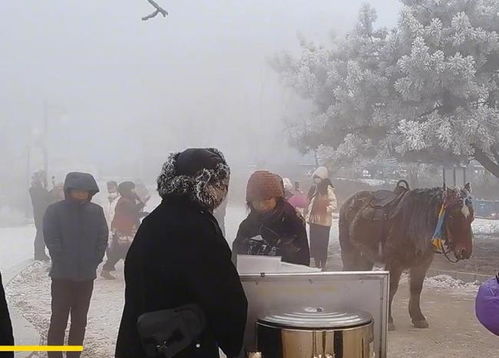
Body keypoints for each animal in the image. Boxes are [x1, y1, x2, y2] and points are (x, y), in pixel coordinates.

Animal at [340, 182, 472, 330]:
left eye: (471, 217)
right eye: (452, 217)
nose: (465, 251)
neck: (413, 224)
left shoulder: (422, 264)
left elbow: (416, 288)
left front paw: (418, 317)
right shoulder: (394, 263)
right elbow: (391, 288)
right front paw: (389, 320)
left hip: (365, 256)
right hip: (349, 252)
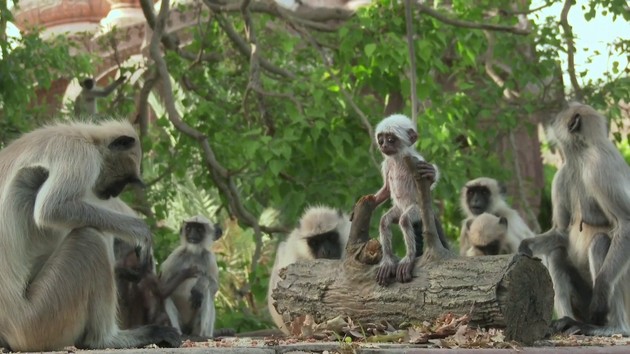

^^^^

> _INSTRUCTIONS TO FOLLOW_: Print all of the entries word for word. Skip any images they contain.

> _OUTPUT BELOW_:
Body keypoints for each animal in the image. Boxes are [x1, y1, x2, y2] and points are (x, y), in pixel coordinates.

Animal at [340, 182, 472, 330]:
left eye: (471, 217)
right eye: (452, 217)
nose: (465, 251)
neck: (413, 224)
left shoulder: (422, 264)
left elbow: (416, 288)
left front paw: (418, 317)
right shoulder: (394, 263)
right elbow: (391, 288)
right front paw: (389, 320)
left hip: (365, 256)
right hip: (349, 252)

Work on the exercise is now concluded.